Sunday, June 5, 2016

Review: Popstar: Never Stop Never Stopping

Image courtesy of Universal Pictures.
The jokes per minute ratio in "Popstar: Never Stop Never Stopping," Andy Samberg's satire of an overexposed megalomaniac star, is pretty high and more than a few of them land, although the picture pales in comparison to the gold standard of its type, Rob Reiner's classic "This is Spinal Tap."

While I wouldn't say there's an urgency for this type of parody, it certainly feels of a piece in the current climate in which we exist, from Justin Bieber's goofy antics to the fact that a vapid reality show star is a presidential candidate. However, Samberg and company only take one noticeable shot at Biebs during a scene in which Samber's Conner stinks up the bathroom at the Anne Frank House and makes a Jim Carrey reference, which I can only imagine is poking fun at Bieber's outrageously dunderheaded comment he wrote in the ledger at that historic Amsterdam house.

On "Saturday Night Live," Samberg was known primarily for his Lonely Island videos, such as "Dick in a Box," and "Popstar" often feels like a series of sketches - albeit ones focusing on a recurring cast of characters - strung together as a movie.

Some of these sketches and particular scenes are very funny. I was amused that the best gag in the film involved a reference to an early to mid 90s group - Tony! Toni! Tone! - that could be lost on many of the younger crowd for whom this film is obviously aimed and that the picture's best line delivery belonged to Nas as he comments on a failed video involving a jeep. The movie's best running gag is its portrayal of a TMZ-esque TV channel.

But for all of the scattered moments of hilarity, "Popstar" is ultimately a straightforward behind-the-music style of mockumentary as well as a rise-and-fall story that you'd expect to see in any musical biopic from the past 10 years.

Conner starts out in a Beastie Boys flavored boy band but eventually - much like Justin Timberlake - becomes the break-out star and moves forward with a solo career, relegating one of the former members of his band to operating an iPod at his live shows, while the other disappears into the wilds to become a farmer, which makes for one of the film's least effective ongoing gags.

The picture features a who's who of comedy - Sarah Silverman, Maya Rudolph, Bill Hader and an especially effective Tim Meadows - and musical - Nas, 50 Cent, Arcade Fire, DJ Khaled, Usher, Michael Bolton, Seal, Questlove, Ringo Starr and many others portraying themselves - talent. While in other films, such an overstuffed cast might spoil the broth, it actually works to this film's advantage as some of these bit players get the best lines.
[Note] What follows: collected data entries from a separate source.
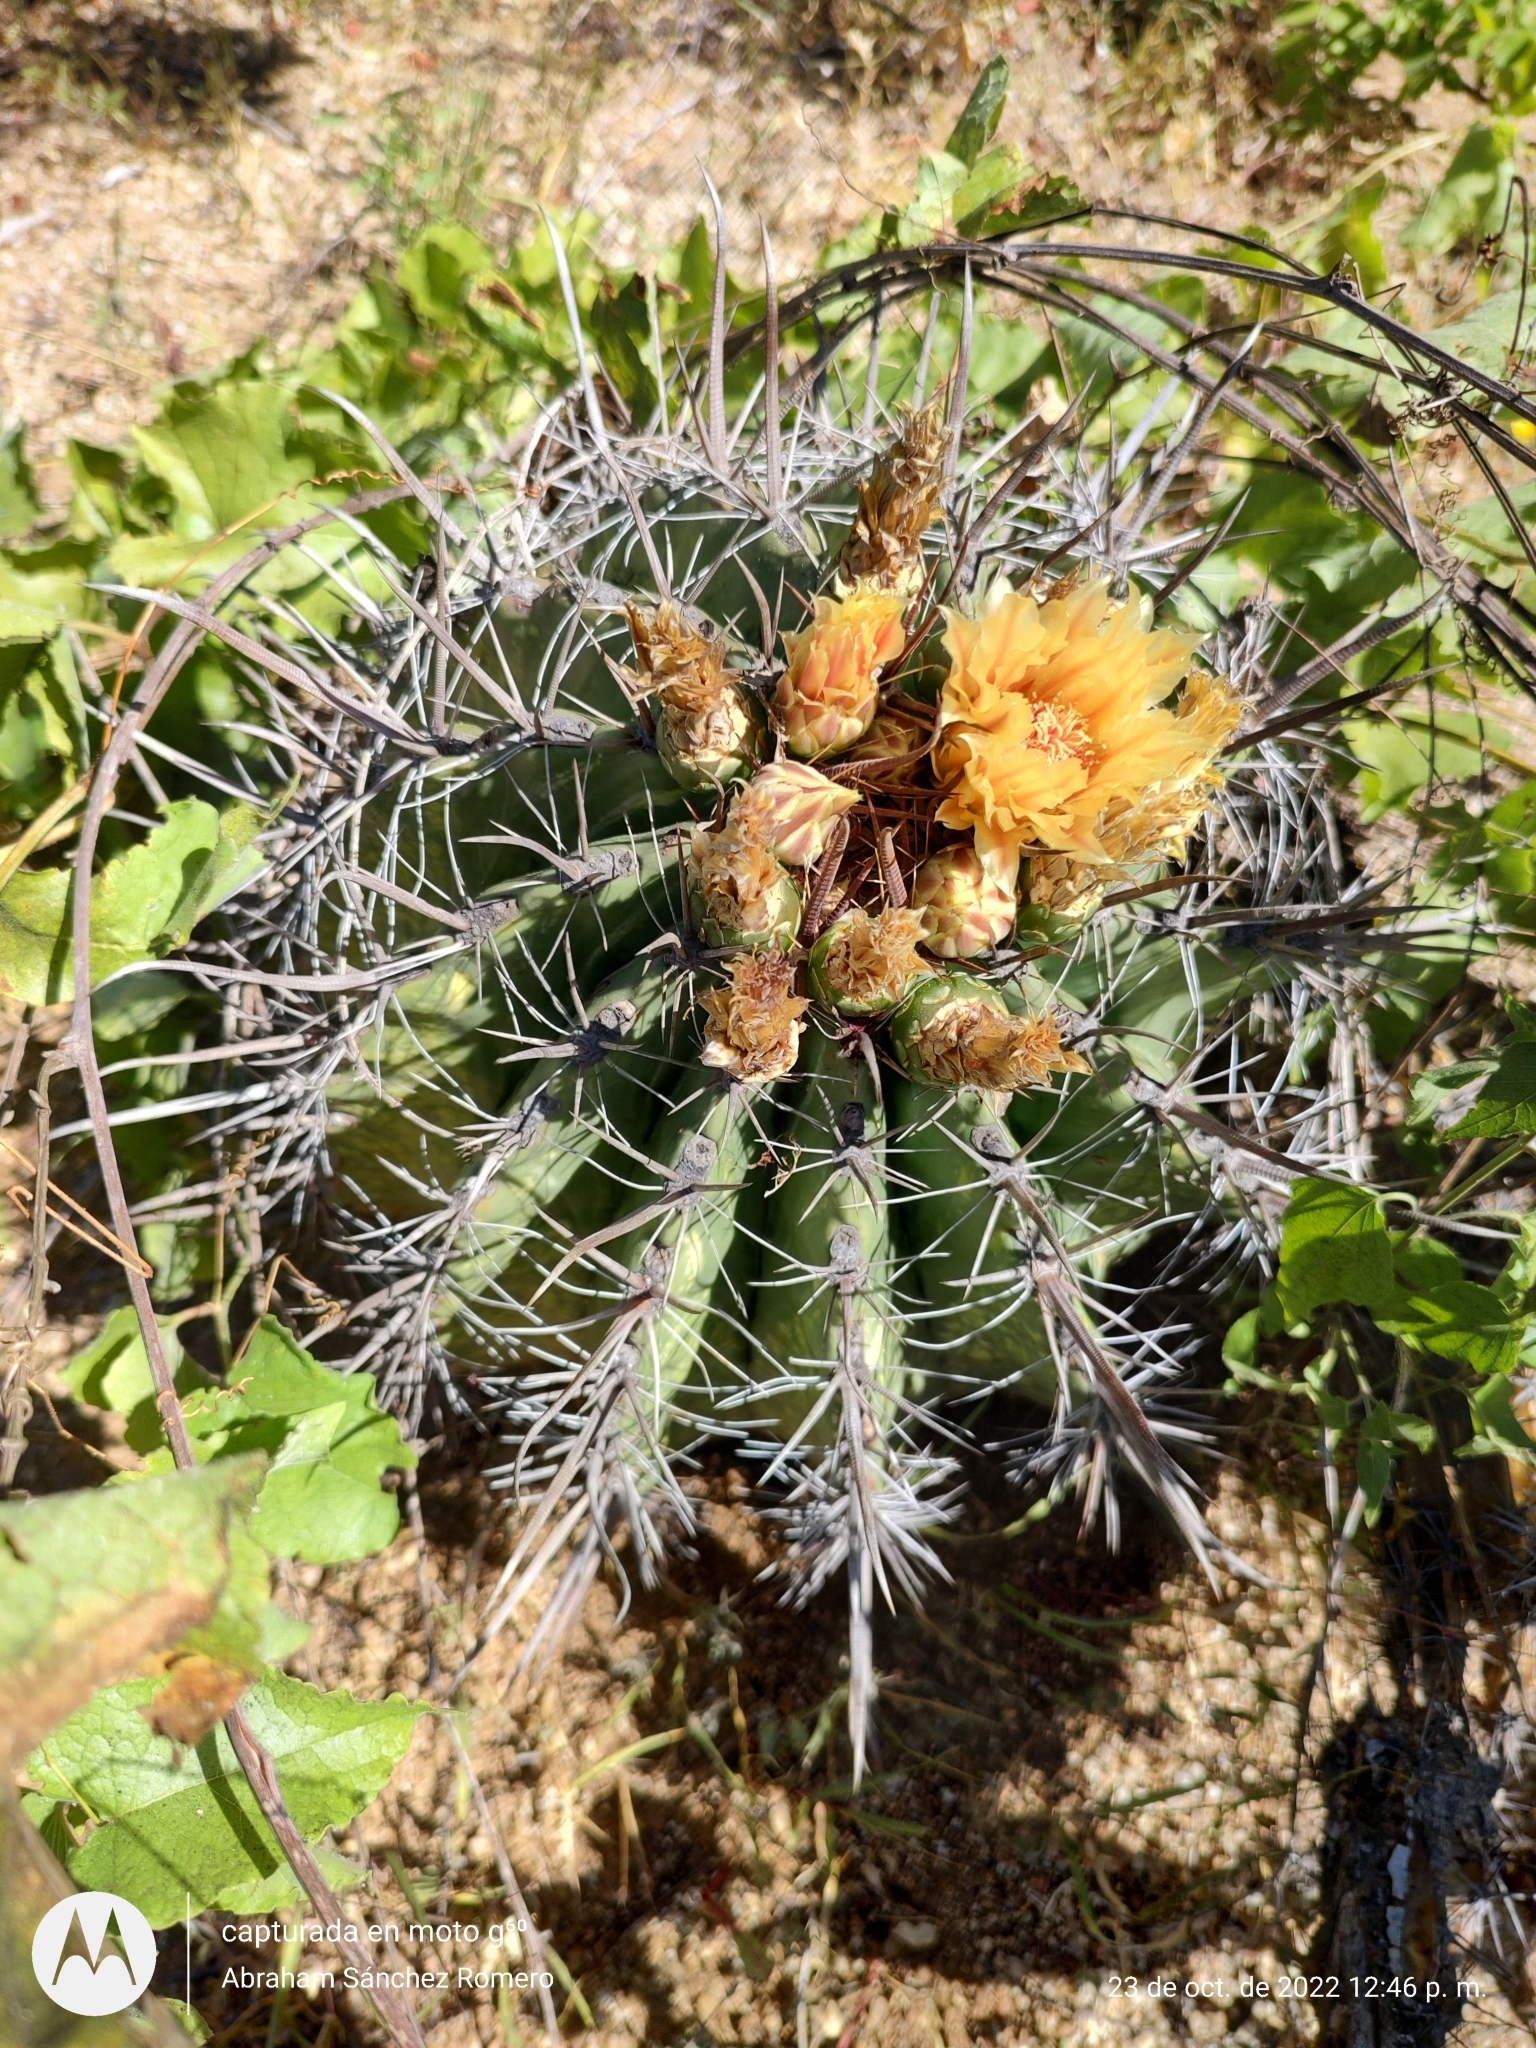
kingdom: Plantae
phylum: Tracheophyta
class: Magnoliopsida
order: Caryophyllales
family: Cactaceae
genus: Ferocactus
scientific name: Ferocactus townsendianus
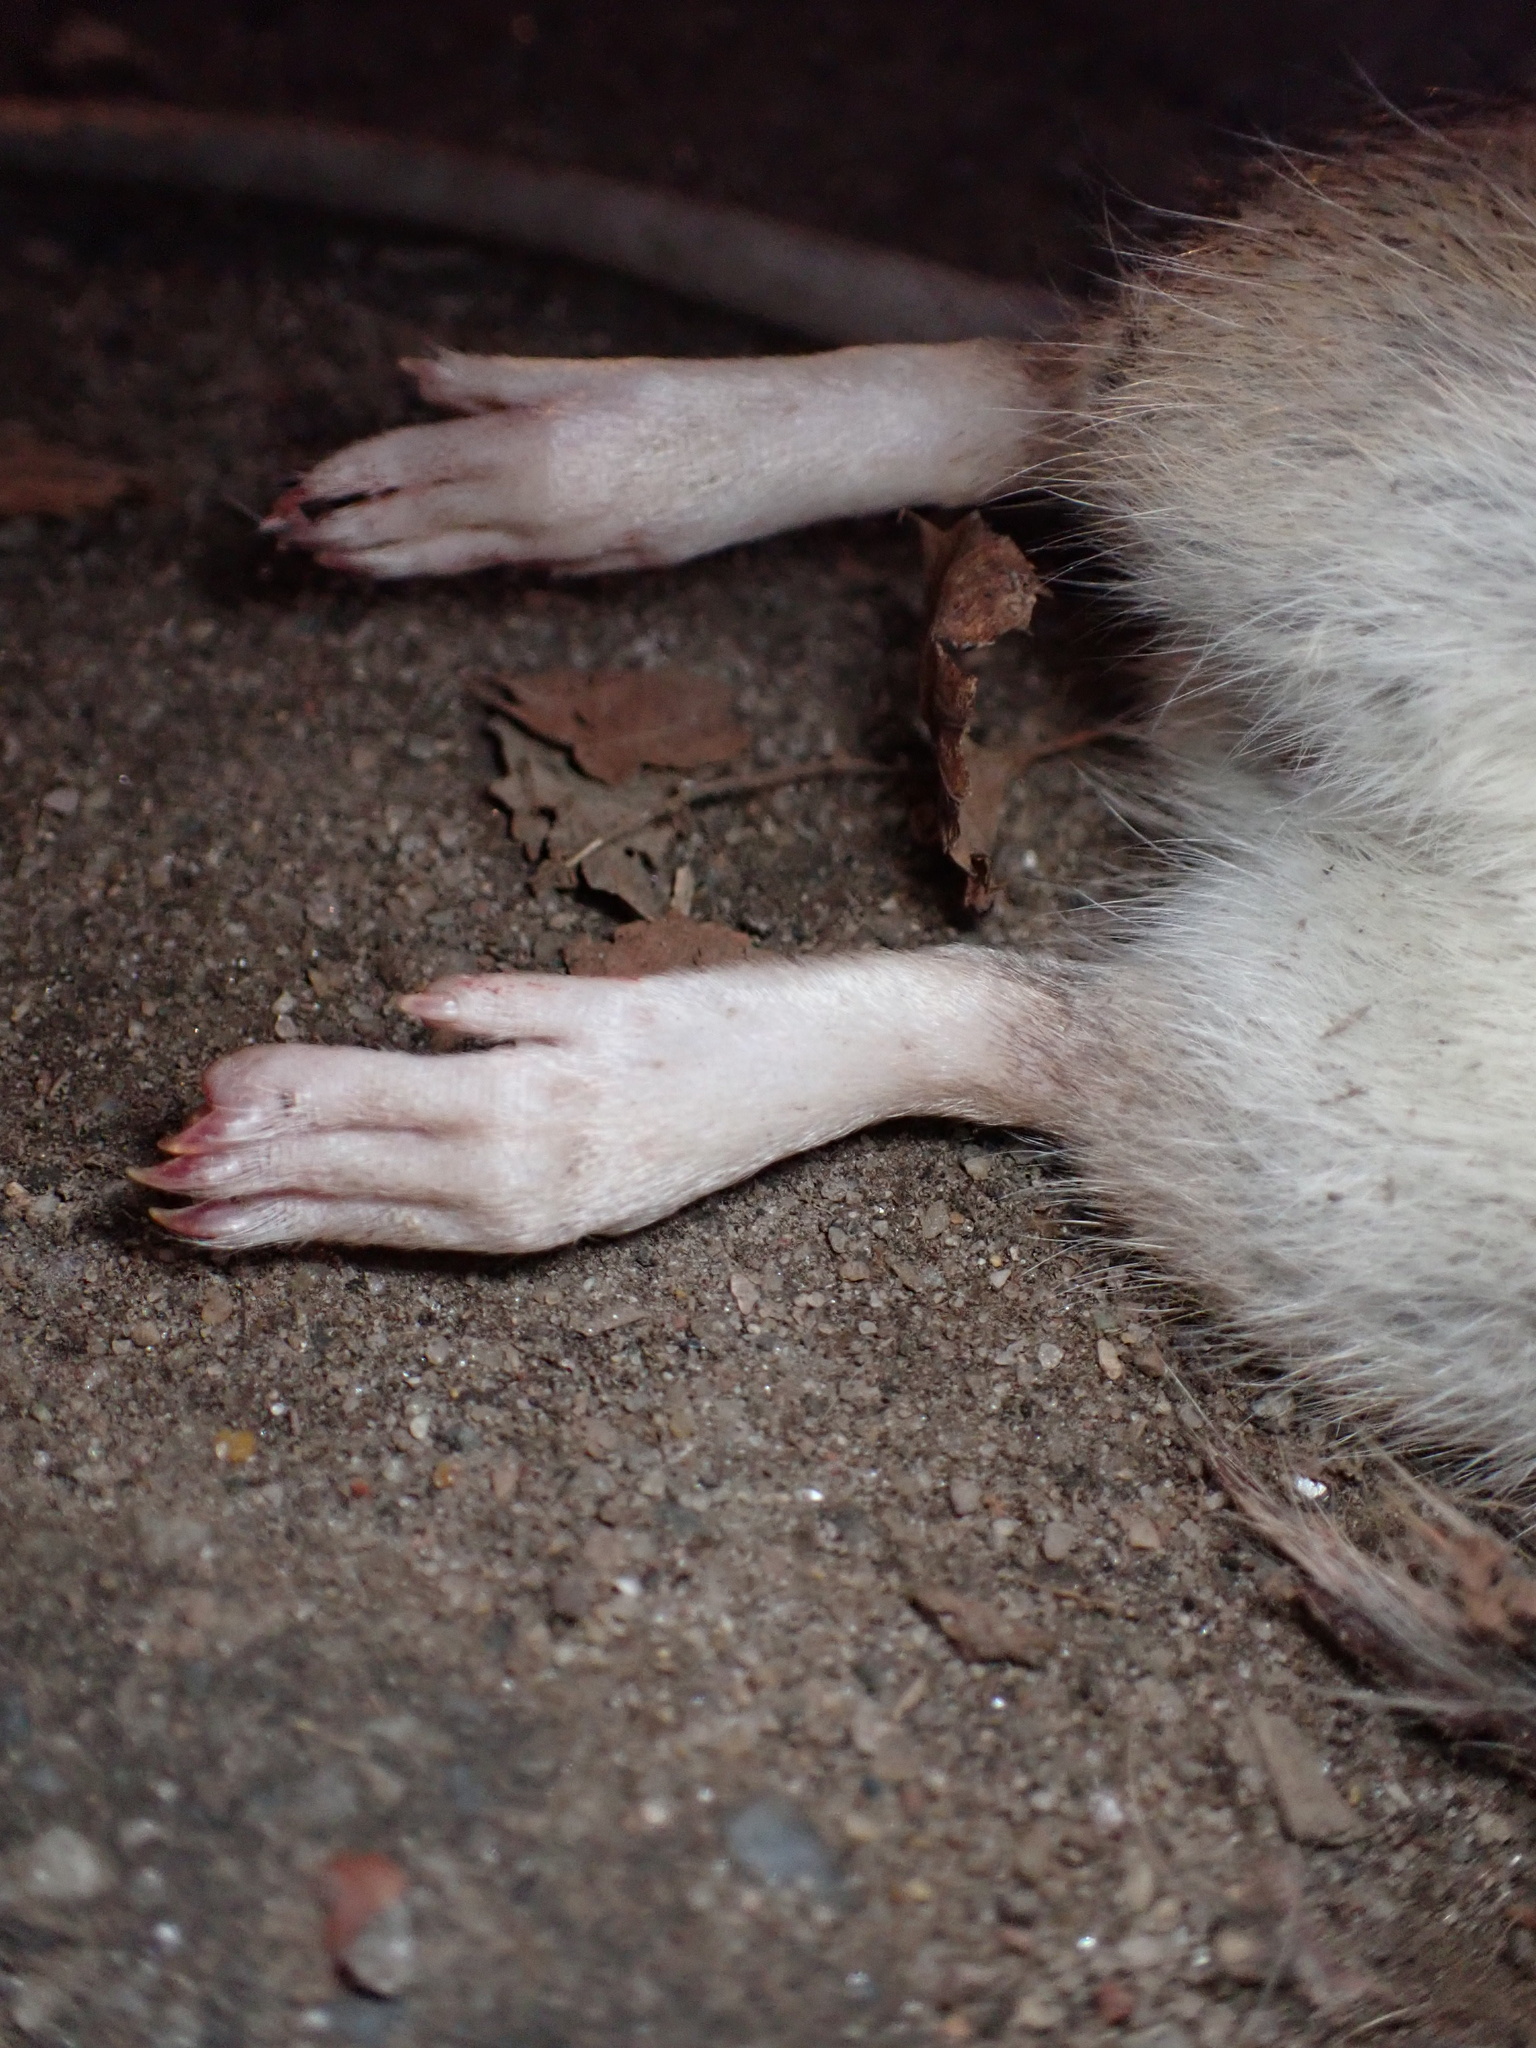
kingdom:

So, if "Popstar" never quite reaches the maximum level of cleverness that some of Lonely Island's best work did, it has its moments and a few genuine laugh-out-loud bits. And in case this wasn't clear, while the film only works just about half of the time, it's miles ahead of most of the "SNL" spin-off pictures of years past.


  1. Nice review.

    The trailers had me worried, but the film turned out to be pretty hilarious and well-executed.

    - Zach (

  2. Thanks Zach! I thought some of the jokes in Popstar were a little meh, but more than a few made me laugh pretty hard - especially the Tony! Toni! Tone! one and Nas's reaction to the jeep song. I checked out your website and enjoyed your reviews. Thanks for reading!